Start of Material to process

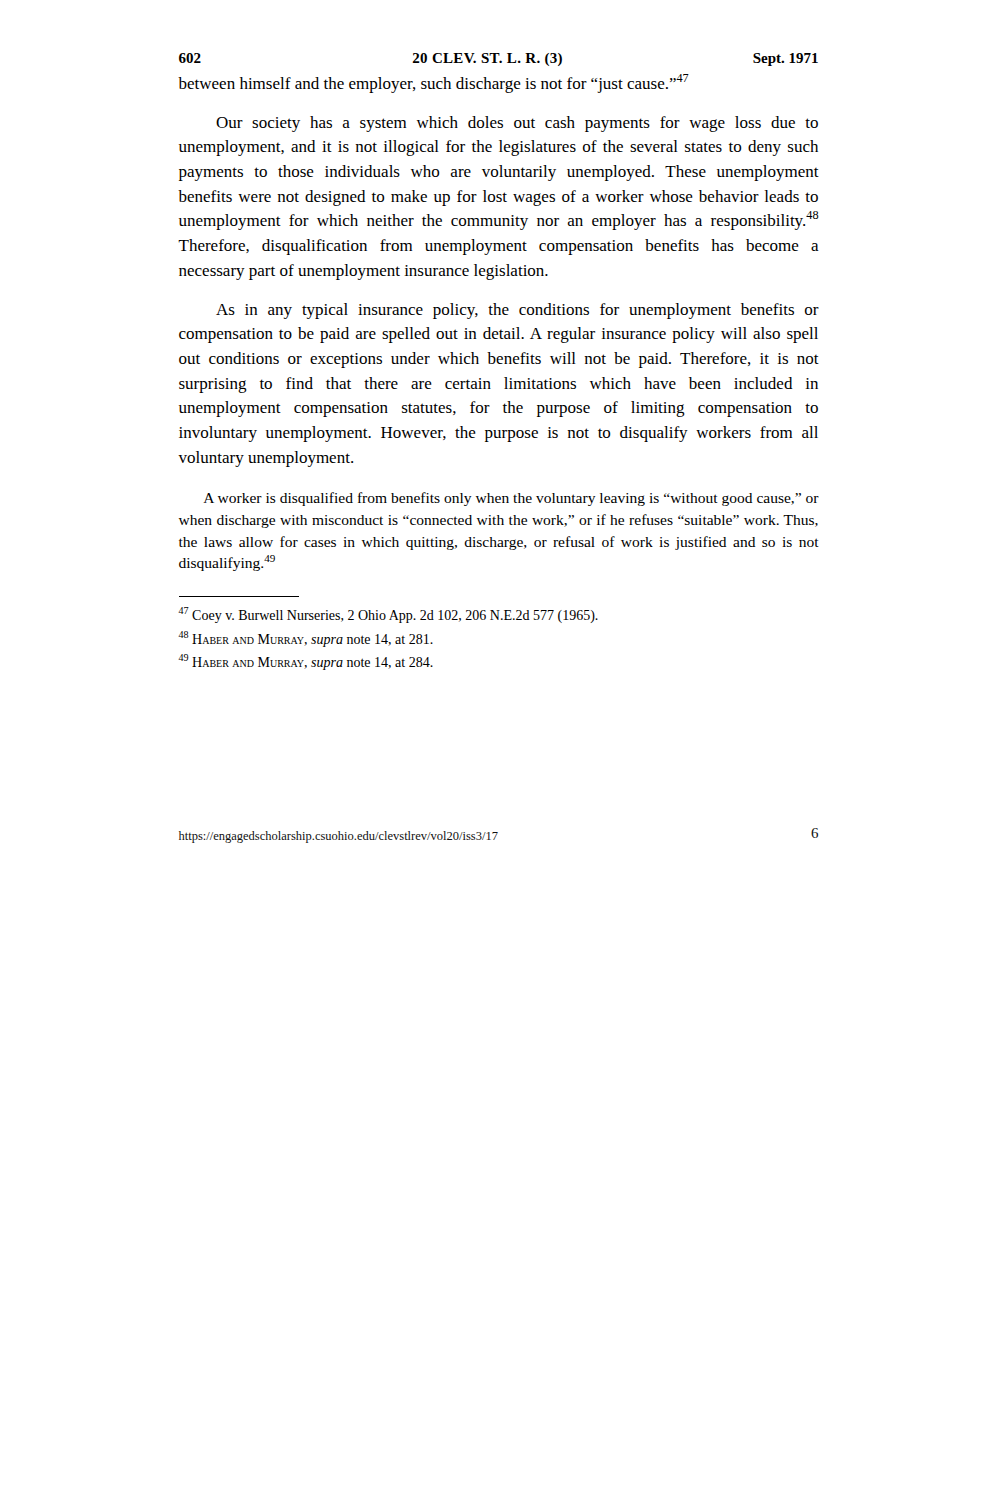602 20 CLEV. ST. L. R. (3) Sept. 1971
between himself and the employer, such discharge is not for “just cause.”47
Our society has a system which doles out cash payments for wage loss due to unemployment, and it is not illogical for the legislatures of the several states to deny such payments to those individuals who are voluntarily unemployed. These unemployment benefits were not designed to make up for lost wages of a worker whose behavior leads to unemployment for which neither the community nor an employer has a responsibility.48 Therefore, disqualification from unemployment compensation benefits has become a necessary part of unemployment insurance legislation.
As in any typical insurance policy, the conditions for unemployment benefits or compensation to be paid are spelled out in detail. A regular insurance policy will also spell out conditions or exceptions under which benefits will not be paid. Therefore, it is not surprising to find that there are certain limitations which have been included in unemployment compensation statutes, for the purpose of limiting compensation to involuntary unemployment. However, the purpose is not to disqualify workers from all voluntary unemployment.
A worker is disqualified from benefits only when the voluntary leaving is “without good cause,” or when discharge with misconduct is “connected with the work,” or if he refuses “suitable” work. Thus, the laws allow for cases in which quitting, discharge, or refusal of work is justified and so is not disqualifying.49
47 Coey v. Burwell Nurseries, 2 Ohio App. 2d 102, 206 N.E.2d 577 (1965).
48 Haber and Murray, supra note 14, at 281.
49 Haber and Murray, supra note 14, at 284.
https://engagedscholarship.csuohio.edu/clevstlrev/vol20/iss3/17 6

End of Material to process

» **What you need to do**
Leave out the images and write out the listing above exactly.

» **Solution to this exercise**
602 20 CLEV. ST. L. R. (3) Sept. 1971
between himself and the employer, such discharge is not for “just cause.”47
Our society has a system which doles out cash payments for wage loss due to unemployment, and it is not illogical for the legislatures of the several states to deny such payments to those individuals who are voluntarily unemployed. These unemployment benefits were not designed to make up for lost wages of a worker whose behavior leads to unemployment for which neither the community nor an employer has a responsibility.48 Therefore, disqualification from unemployment compensation benefits has become a necessary part of unemployment insurance legislation.
As in any typical insurance policy, the conditions for unemployment benefits or compensation to be paid are spelled out in detail. A regular insurance policy will also spell out conditions or exceptions under which benefits will not be paid. Therefore, it is not surprising to find that there are certain limitations which have been included in unemployment compensation statutes, for the purpose of limiting compensation to involuntary unemployment. However, the purpose is not to disqualify workers from all voluntary unemployment.
A worker is disqualified from benefits only when the voluntary leaving is “without good cause,” or when discharge with misconduct is “connected with the work,” or if he refuses “suitable” work. Thus, the laws allow for cases in which quitting, discharge, or refusal of work is justified and so is not disqualifying.49
47 Coey v. Burwell Nurseries, 2 Ohio App. 2d 102, 206 N.E.2d 577 (1965).
48 Haber and Murray, supra note 14, at 281.
49 Haber and Murray, supra note 14, at 284.
https://engagedscholarship.csuohio.edu/clevstlrev/vol20/iss3/17 6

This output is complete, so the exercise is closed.